Shared space: the importance of altruism and diversity

By Will Boyd Wallis |

Fundamentally, it is HOW we share the spaces around us that matters most.  My background is in ecology, conservation, communities and land management.  How we "share the land" is very important to me personally.  My daily working life revolves around finding complementary objectives for land use and trying to resolve conflicts where competing interests collide.  The pressure on the land from all directions - for recreation, food, housing, timber, fuel, minerals, energy and biodiversity - can only increase as populations rise and the need to find sustainable local solutions to climate change remains high on the agenda. 

I have witnessed land managers balancing these diverse pressures very successfully within relatively small areas.  In these places, Diversity in land use seems to be the key to diverse habitats and multiple benefits.  In essence this means being in it for the long term and 'not putting all your eggs in one basket'.  If diverse land use in an individual land holding makes economic, social and environmental sense, then... does it also make sense for the country as a whole?

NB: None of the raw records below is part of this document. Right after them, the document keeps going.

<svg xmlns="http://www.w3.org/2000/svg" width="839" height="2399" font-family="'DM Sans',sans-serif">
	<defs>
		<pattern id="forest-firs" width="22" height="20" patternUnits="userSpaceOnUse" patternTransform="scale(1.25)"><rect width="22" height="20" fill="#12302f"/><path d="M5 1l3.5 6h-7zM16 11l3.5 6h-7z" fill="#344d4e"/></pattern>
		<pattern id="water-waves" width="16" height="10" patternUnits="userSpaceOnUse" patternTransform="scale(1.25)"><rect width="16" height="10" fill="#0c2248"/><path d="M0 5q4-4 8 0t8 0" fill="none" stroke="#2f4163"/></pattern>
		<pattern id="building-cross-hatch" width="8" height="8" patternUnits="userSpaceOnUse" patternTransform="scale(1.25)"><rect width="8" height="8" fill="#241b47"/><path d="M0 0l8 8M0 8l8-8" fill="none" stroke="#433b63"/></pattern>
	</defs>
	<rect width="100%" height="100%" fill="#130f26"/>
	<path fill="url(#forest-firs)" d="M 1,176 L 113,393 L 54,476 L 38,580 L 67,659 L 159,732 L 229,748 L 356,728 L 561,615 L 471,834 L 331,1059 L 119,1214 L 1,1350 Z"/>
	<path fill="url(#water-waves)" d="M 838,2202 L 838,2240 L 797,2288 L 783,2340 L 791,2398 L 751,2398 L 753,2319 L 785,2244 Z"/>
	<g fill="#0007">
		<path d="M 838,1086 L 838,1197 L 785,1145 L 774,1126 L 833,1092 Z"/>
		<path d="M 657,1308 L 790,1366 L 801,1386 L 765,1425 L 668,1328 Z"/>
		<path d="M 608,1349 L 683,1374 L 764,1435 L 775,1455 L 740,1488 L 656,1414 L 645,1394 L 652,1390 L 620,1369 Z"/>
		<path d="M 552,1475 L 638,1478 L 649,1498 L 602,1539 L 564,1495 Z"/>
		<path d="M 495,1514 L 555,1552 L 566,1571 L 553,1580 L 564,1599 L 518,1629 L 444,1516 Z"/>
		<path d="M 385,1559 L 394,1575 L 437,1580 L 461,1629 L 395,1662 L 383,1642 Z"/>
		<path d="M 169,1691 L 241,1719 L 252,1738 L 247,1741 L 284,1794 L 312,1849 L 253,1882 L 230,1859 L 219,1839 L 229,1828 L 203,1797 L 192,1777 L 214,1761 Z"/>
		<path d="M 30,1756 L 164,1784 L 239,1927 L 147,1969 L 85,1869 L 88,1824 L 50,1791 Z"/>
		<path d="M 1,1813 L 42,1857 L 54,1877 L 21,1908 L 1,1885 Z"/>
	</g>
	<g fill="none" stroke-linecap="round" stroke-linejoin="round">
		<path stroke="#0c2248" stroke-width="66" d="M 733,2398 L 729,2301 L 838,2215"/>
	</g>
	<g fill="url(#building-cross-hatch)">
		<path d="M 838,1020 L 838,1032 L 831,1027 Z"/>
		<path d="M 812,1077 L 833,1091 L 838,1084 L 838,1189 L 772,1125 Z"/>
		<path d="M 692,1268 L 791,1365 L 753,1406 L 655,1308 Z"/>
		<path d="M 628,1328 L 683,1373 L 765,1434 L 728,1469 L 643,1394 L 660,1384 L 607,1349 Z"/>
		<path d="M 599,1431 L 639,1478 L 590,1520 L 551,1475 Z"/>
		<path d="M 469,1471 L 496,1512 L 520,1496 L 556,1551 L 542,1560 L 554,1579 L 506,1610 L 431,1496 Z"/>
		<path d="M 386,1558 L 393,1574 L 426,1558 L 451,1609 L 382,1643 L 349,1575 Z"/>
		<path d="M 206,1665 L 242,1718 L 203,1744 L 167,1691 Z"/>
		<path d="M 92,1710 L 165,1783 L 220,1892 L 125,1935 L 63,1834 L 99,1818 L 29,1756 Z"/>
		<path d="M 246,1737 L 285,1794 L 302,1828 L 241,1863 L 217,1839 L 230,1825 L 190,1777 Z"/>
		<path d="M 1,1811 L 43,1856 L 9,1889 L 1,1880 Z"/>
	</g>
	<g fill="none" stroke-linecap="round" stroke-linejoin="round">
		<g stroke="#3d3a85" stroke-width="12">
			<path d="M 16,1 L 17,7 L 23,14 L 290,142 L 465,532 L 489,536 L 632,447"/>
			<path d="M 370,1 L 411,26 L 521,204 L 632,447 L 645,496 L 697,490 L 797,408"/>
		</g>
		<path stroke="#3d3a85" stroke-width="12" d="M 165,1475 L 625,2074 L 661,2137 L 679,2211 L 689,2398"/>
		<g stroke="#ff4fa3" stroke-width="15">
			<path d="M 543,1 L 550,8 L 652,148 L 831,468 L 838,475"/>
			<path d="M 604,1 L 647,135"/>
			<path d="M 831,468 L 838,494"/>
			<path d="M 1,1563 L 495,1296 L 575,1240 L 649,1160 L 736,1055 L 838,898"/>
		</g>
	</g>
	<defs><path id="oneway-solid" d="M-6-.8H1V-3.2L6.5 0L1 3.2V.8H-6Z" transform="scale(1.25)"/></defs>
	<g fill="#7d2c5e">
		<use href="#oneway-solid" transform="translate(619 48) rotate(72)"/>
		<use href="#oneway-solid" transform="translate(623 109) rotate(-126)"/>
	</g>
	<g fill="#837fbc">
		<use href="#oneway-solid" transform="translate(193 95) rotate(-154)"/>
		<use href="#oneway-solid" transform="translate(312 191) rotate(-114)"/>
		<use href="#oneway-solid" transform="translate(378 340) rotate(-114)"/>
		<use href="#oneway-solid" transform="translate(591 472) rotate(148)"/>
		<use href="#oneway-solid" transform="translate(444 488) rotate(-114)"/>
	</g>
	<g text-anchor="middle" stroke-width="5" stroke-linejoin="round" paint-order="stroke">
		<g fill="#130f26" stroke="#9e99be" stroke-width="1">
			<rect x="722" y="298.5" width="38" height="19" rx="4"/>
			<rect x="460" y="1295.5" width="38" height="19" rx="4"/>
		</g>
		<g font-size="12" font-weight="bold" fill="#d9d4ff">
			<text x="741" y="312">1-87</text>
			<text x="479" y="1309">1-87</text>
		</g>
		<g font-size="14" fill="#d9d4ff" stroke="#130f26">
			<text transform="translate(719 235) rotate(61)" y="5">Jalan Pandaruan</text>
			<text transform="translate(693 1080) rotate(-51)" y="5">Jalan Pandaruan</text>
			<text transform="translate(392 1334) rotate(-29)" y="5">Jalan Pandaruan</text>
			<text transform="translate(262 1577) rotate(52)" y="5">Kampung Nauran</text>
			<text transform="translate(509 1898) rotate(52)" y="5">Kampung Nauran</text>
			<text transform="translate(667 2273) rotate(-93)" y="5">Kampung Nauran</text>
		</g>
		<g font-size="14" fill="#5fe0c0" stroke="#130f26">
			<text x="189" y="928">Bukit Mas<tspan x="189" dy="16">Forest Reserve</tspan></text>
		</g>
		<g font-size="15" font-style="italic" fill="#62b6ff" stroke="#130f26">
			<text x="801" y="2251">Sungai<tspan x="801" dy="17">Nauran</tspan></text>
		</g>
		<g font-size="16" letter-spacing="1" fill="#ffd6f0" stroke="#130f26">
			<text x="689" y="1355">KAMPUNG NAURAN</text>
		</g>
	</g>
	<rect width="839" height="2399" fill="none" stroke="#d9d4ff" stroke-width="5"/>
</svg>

If maximizing diversity is the key to sharing space at a landscape scale, are we in danger of turning lovely open spaces into a clutter? That is, of course, a matter of perspective.  Since this is a blog, I suppose I could share my own perspective... whilst I dearly love our open hills and moors and straths and glens, in many of them I also see emptiness, a loss of diversity, including human and I feel sadness.  A single minded objective to invest everything in one form of land-use (sheep), in the early 19th Century had a serious impact on diversity and of course on communities.  It turned a colourful page into a blank sheet that, in places, still remains today.  The clearances were the product of an extreme, singularly focused, land use strategy that had nothing to do with 'sharing the land'.  We could never imagine that being repeated today, but it very easily and inadvertently could be if we do not genuinely share the space around us.

At this moment I am trying to express some of these things while my daughter sits at my elbow with a collection of shells filled with rattling stones from the beach.  She is shaking the shells and asking for my point of view on whether a mussel with sand sounds better than the empty claw of a lobster with small stones.  We are sharing a small space: a table.  It is important that I now stop writing this blog and devote some time to her.

I feel sure there are always unexpected lessons we can learn from each other, perhaps especially our children.  Learning from each other is exactly what the Andrew Raven Trust weekend in June is all about.